Text Classification Flashcards
How can we use machine learning for text classification? ⭐️
Machine learning classification algorithms predict a class based on a numerical feature representation. This means that in order to use machine learning for text classification, we need to extract numerical features from our text data first before we can apply machine learning algorithms. Common approaches to extract numerical features from text data are bag of words, N-grams or word embeddings.
What is bag of words? How we can use it for text classification? ⭐️
Bag of Words is a representation of text that describes the occurrence of words within a document. The order or structure of the words is not considered. For text classification, we look at the histogram of the words within the text and consider each word count as a feature.
What are the advantages and disadvantages of bag of words? ⭐️
dvantages:
Simple to understand and implement.
Disadvantages:
The vocabulary requires careful design, most specifically in order to manage the size, which impacts the sparsity of the document representations.
Sparse representations are harder to model both for computational reasons (space and time complexity) and also for information reasons
Discarding word order ignores the context, and in turn meaning of words in the document. Context and meaning can offer a lot to the model, that if modeled could tell the difference between the same words differently arranged (“this is interesting” vs “is this interesting”), synonyms (“old bike” vs “used bike”).
What are N-grams? How can we use them? ⭐️
The function to tokenize into consecutive sequences of words is called n-grams.
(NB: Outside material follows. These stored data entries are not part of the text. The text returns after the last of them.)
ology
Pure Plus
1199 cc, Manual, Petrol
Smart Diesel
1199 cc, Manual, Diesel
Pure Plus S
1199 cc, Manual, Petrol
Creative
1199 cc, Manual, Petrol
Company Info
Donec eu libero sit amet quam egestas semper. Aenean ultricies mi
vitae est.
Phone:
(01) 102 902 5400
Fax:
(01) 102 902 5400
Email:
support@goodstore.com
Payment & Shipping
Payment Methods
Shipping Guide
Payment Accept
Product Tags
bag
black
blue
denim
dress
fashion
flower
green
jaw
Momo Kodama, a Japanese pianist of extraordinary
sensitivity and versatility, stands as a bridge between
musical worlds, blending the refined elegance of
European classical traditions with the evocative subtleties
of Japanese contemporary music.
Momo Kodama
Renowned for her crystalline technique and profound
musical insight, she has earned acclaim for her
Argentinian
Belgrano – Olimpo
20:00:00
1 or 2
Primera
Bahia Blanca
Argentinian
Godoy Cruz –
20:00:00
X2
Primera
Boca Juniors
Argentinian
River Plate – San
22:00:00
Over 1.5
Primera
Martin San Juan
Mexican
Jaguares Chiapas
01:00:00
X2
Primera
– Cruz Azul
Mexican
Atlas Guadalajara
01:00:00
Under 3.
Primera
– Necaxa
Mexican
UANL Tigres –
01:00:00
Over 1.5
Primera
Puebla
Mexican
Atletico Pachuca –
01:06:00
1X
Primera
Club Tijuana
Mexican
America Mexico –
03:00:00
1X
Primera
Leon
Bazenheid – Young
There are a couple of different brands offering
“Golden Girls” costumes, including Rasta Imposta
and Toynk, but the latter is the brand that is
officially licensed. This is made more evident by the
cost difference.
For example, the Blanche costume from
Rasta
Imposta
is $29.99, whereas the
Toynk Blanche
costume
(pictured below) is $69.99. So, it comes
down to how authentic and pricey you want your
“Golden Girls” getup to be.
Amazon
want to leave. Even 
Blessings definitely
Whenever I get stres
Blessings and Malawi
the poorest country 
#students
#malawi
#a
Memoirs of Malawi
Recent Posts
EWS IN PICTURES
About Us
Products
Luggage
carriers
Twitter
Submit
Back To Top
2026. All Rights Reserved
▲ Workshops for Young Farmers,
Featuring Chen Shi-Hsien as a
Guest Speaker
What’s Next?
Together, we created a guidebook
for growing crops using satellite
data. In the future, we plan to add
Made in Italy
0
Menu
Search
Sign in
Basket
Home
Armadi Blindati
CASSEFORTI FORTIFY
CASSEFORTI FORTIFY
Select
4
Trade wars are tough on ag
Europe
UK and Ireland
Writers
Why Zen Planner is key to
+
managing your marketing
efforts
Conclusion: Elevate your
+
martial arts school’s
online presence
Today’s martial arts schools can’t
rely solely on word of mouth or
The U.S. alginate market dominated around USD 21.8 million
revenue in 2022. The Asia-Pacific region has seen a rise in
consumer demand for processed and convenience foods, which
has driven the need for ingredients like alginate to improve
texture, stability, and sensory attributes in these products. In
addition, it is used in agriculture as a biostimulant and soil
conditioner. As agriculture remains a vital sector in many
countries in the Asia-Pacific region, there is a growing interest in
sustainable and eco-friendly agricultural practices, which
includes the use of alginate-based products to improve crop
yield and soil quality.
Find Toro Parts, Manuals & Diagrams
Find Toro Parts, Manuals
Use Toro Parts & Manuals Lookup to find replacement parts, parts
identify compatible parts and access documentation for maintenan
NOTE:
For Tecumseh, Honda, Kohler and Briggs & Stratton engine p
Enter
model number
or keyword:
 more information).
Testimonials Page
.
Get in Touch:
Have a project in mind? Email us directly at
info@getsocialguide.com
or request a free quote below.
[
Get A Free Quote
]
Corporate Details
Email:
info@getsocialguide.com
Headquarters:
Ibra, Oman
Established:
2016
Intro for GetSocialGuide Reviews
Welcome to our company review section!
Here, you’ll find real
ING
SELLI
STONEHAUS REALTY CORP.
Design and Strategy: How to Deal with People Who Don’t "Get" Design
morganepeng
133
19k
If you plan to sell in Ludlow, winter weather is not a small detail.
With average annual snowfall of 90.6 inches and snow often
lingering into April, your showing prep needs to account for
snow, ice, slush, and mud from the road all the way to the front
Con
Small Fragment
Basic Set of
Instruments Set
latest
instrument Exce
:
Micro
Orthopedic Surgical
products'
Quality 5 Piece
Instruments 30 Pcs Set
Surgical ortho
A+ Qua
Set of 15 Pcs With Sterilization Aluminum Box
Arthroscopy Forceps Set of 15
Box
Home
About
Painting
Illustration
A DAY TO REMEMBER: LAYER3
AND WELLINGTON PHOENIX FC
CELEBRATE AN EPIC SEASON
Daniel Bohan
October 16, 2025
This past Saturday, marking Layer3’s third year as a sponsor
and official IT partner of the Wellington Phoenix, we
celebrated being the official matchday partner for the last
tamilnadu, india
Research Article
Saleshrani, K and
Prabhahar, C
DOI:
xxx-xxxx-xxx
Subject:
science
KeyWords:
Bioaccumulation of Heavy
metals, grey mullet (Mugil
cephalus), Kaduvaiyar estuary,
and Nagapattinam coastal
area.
It can be used to find out N most co-occurring words (how often word X is followed by word Y) in a given sentence.
What is TF-IDF? How is it useful for text classification? ⭐️
Term Frequency (TF) is a scoring of the frequency of the word in the current document. Inverse Document Frequency(IDF) is a scoring of how rare the word is across documents. It is used in scenario where highly recurring words may not contain as much informational content as the domain specific words. For example, words like “the” that are frequent across all documents therefore need to be less weighted. The TF-IDF score highlights words that are distinct (contain useful information) in a given document.
Which model would you use for text classification with bag of words features? ⭐️
Bag Of Words model
Word2Vec Embeddings
fastText Embeddings
Convolutional Neural Networks (CNN)
Long Short-Term Memory (LSTM)
Bidirectional Encoder Representations from Transformers (BERT)
Would you prefer gradient boosting trees model or logistic regression when doing text classification with bag of words? ⭐️
Usually logistic regression is better because bag of words creates a matrix with large number of columns. For a huge number of columns logistic regression is usually faster than gradient boosting trees.
What are word embeddings? Why are they useful? Do you know Word2Vec? ⭐️
Word Embeddings are vector representations for words. Each word is mapped to one vector, this vector tries to capture some characteristics of the word, allowing similar words to have similar vector representations.
Word Embeddings helps in capturing the inter-word semantics and represents it in real-valued vectors.
Word2Vec is a method to construct such an embedding. It takes a text corpus as input and outputs a set of vectors which represents words in that corpus.
It can be generated using two methods:
Common Bag of Words (CBOW)
Skip-Gram
Do you know any other ways to get word embeddings? 🚀
TF-IDF
GloVe
BERT
If you have a sentence with multiple words, you may need to combine multiple word embeddings into one. How would you do it? ⭐️
Approaches ranked from simple to more complex:
Take an average over all words
Take a weighted average over all words. Weighting can be done by inverse document frequency (idf part of tf-idf).
Use ML model like LSTM or Transformer.